Melihat keluarga nya yang baru pulang setelah sekian lama, membuat Saura senang bukan main, sampai-sampai ia melupakan rasa sakit kepalanya.
"Ish, apaan sih Ra, dasar alay!" Kalau yang berkata seperti ini adalah Aidan, adiknya yang sekarang duduk di bangku kelas 2 SMP. Dan memang dia yang paling menyebalkan di antara ketiga adiknya. Lihat saja buktinya ia tidak pernah memanggilnya dengan embel-embel 'kak' dan rela izin sekolah selama 2 minggu hanya untuk ikut menemani Mama dan Papa nya yang sedang menjalani urusan bisnis di Los Angeles.
"Iya ih, Kak Rara alay. Biasanya juga marah-marah terus kalo kita di rumah." Gerald, adik keduanya yang sekarang duduk di bangku kelas 3 SD itu menyaut.
"E'em, Adan uga dimalahin teyus ama Lala. Api, Adan angen Lala, adi Adan mau peyuk Lala." Saura yang tadinya cemberut mendengar adek-adeknya yang menagatainya lebay seketika langsung tersenyum dan memeluk erat tubub batita berumur 2,6 tahun itu.
"Uhh, kesayangan Rara kangen ya?" kata Saura terkekeh.
Aldan memanggilnya Lala karena batita itu ikut-ikutan Aidan yang selalu memanggilnya Rara, dan karena belum bisa ngomong 'r', jadi Aldan memanggilnya Saura dengan sebutan 'Lala'.
"Apaan nih kumpul-kumpul gini? Teletubbies lagi pada berkumpul ya?" Suara berat seorang pria membuat Saura menoleh dan mendapati Papanya yang sedang menarik koper, dibantu oleh beberapa pelayan rumahnya yang membawa koper lainnya.
"Papa!" teriak Saura lalu beralih memeluk Papanya dengan erat.
"Kangen ya nggak ketemu Papa selama dua minggu?" Goda Arka pada anak tirinya itu.
"Kangen sih, tapi lebih kangen sama oleh-oleh nya."
"Yeee, oleh-oleh aja pikiran kamu, dikira Papa liburan apa di sana.
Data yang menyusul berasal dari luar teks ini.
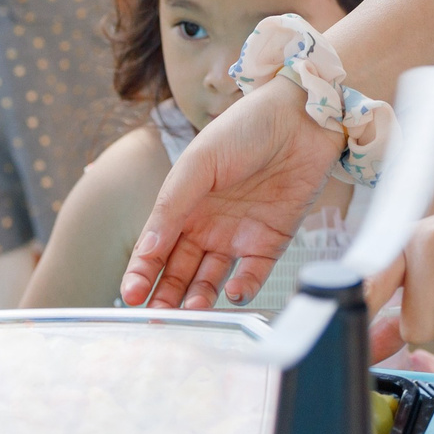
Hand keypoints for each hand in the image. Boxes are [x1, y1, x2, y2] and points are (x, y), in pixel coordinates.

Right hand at [122, 75, 341, 307]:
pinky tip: (231, 291)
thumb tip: (147, 250)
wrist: (302, 117)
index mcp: (183, 205)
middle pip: (180, 271)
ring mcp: (239, 235)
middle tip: (156, 316)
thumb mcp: (198, 163)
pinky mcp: (271, 242)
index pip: (156, 248)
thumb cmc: (244, 129)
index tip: (131, 296)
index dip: (141, 273)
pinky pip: (252, 274)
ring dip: (200, 297)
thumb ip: (171, 206)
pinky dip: (241, 287)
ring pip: (211, 279)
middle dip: (166, 295)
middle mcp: (207, 225)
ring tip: (192, 310)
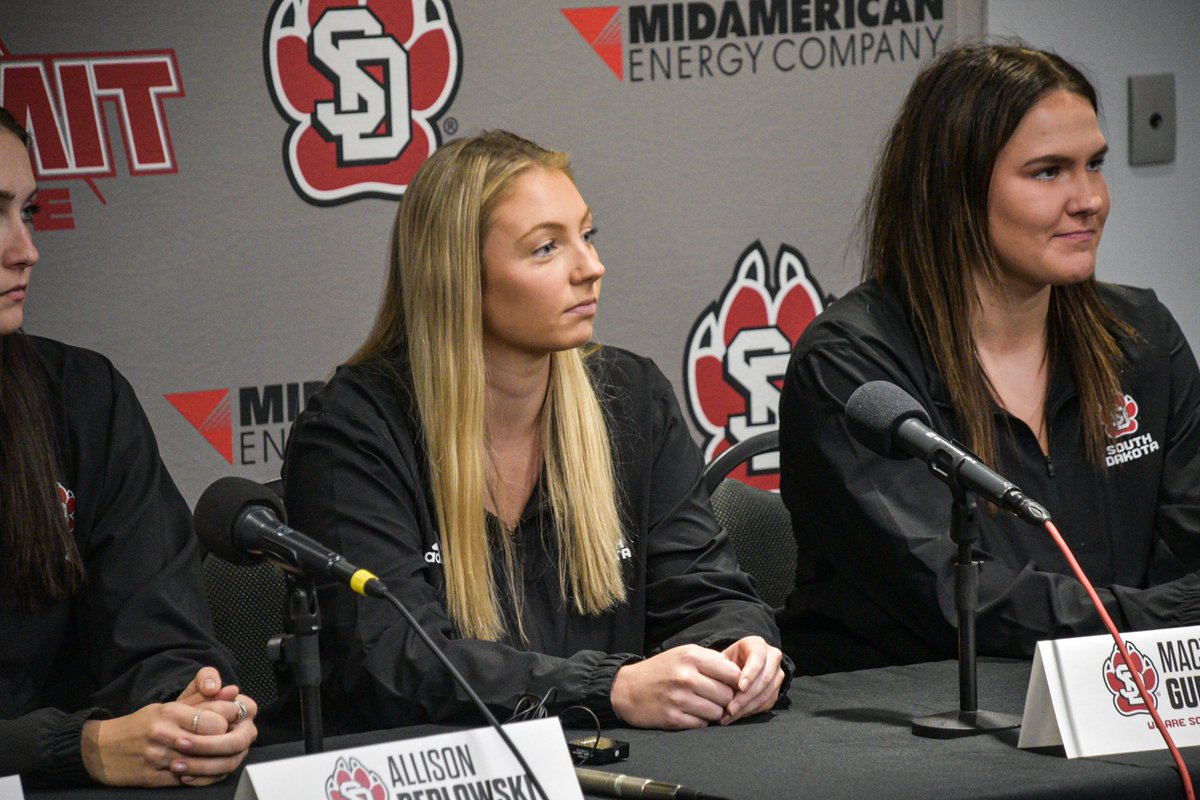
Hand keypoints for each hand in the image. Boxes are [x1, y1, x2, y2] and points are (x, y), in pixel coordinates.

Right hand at [80, 667, 256, 786]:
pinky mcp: (153, 778)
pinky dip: (202, 777)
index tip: (236, 721)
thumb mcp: (166, 706)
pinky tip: (207, 770)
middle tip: (234, 739)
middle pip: (212, 740)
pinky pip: (188, 781)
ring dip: (217, 761)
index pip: (215, 718)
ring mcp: (158, 758)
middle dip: (227, 740)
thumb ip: (200, 699)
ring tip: (225, 755)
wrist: (99, 750)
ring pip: (202, 763)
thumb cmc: (139, 725)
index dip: (230, 720)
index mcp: (169, 713)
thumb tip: (232, 690)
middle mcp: (164, 734)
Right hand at [610, 644, 741, 728]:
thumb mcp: (684, 654)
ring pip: (717, 712)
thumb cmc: (661, 670)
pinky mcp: (672, 718)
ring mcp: (679, 698)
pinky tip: (690, 712)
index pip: (732, 673)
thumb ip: (711, 660)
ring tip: (702, 704)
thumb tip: (741, 674)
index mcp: (691, 656)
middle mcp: (686, 676)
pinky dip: (700, 721)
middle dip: (725, 699)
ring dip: (713, 712)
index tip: (730, 685)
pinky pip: (702, 724)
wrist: (627, 688)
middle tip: (714, 697)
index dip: (735, 681)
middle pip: (727, 695)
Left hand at [719, 636, 784, 723]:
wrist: (738, 665)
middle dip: (746, 696)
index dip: (750, 673)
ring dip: (747, 707)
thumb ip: (722, 668)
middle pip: (764, 679)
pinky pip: (766, 703)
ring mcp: (777, 674)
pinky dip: (751, 711)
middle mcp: (772, 657)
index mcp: (758, 645)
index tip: (740, 687)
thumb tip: (721, 686)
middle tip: (730, 709)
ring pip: (766, 694)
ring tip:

Itu tuh oleh-oleh nya ambil aja di kardus." Arka menunjuk beberapa kardus yang sedang di angkat Pak Tayo-sopir pribadinya. "Aidan, Gerald, Aldan, kalian mandi lalu istirahat, tidur siang, jangan sampai besok nggak sekolah ya. Besok tetap sekolah," kata Arka yang diangguki okeh ketiga kurcaci itu.
"Ya udah Papa susul Mama ke kamar sana, nanti Rara biar bantu Bi Alif rapihin koper sama barang-barang."
"Kamu nggak sekolah Ra?" tanya Arka yang baru menyadari bahwa pukul 11 siang Saura masih ada di rumah.
"Kemarin siang Rara izin sekolah karena sakit kepala, eh sampai sekarang masih sakit jadi Rara izin. Bi Alif sudah kirim surat kok Pa," kata Suara memamerkan deretan giginya.
"Oh ya sudah, kalau masih sakit minta antar Pak Tayo aja buat ke rumah sakit, Papa masih kena jetleg." Lalu pria itu melangkah meninggal Saura dengan kopernya.
"Oke!"
***
"Kenapa lo Yo melamun terus?" Suara Reztnan membuat Gio menoleh.
"Kok dari pagi gue gak liat Saura ya, Nan?"
"Nggak masuk kali."
"Hm." Gio bergumam pelan, lalu merogoh saku celananya untuk mengambil ponsel.
Cowok itu membuka kontak Saura, lalu mengetikkan sesuatu di sana.
Ardyan.Gio
Ra, lo gak sekolah?
Kenapa? Takut ketemu gue?
Tak butuh waktu lama, Saura membalasnya.
Sauralova
Iya Gio, Rara sakit.
Nggak takut kok, serius✌️
Diam-diam Gio tersenyum kecil melihat balasan dari Saura, dan jangan ditanya bagai mana hatinya, yang jelas dadanya sudah berdetak cepat sejak membaca balasan Saura. Ternyata, jatuh cinta membuat seseorang sebucin itu.
Ardyan.Gio
Gara-gara kejadian bola itu ya sakitnya?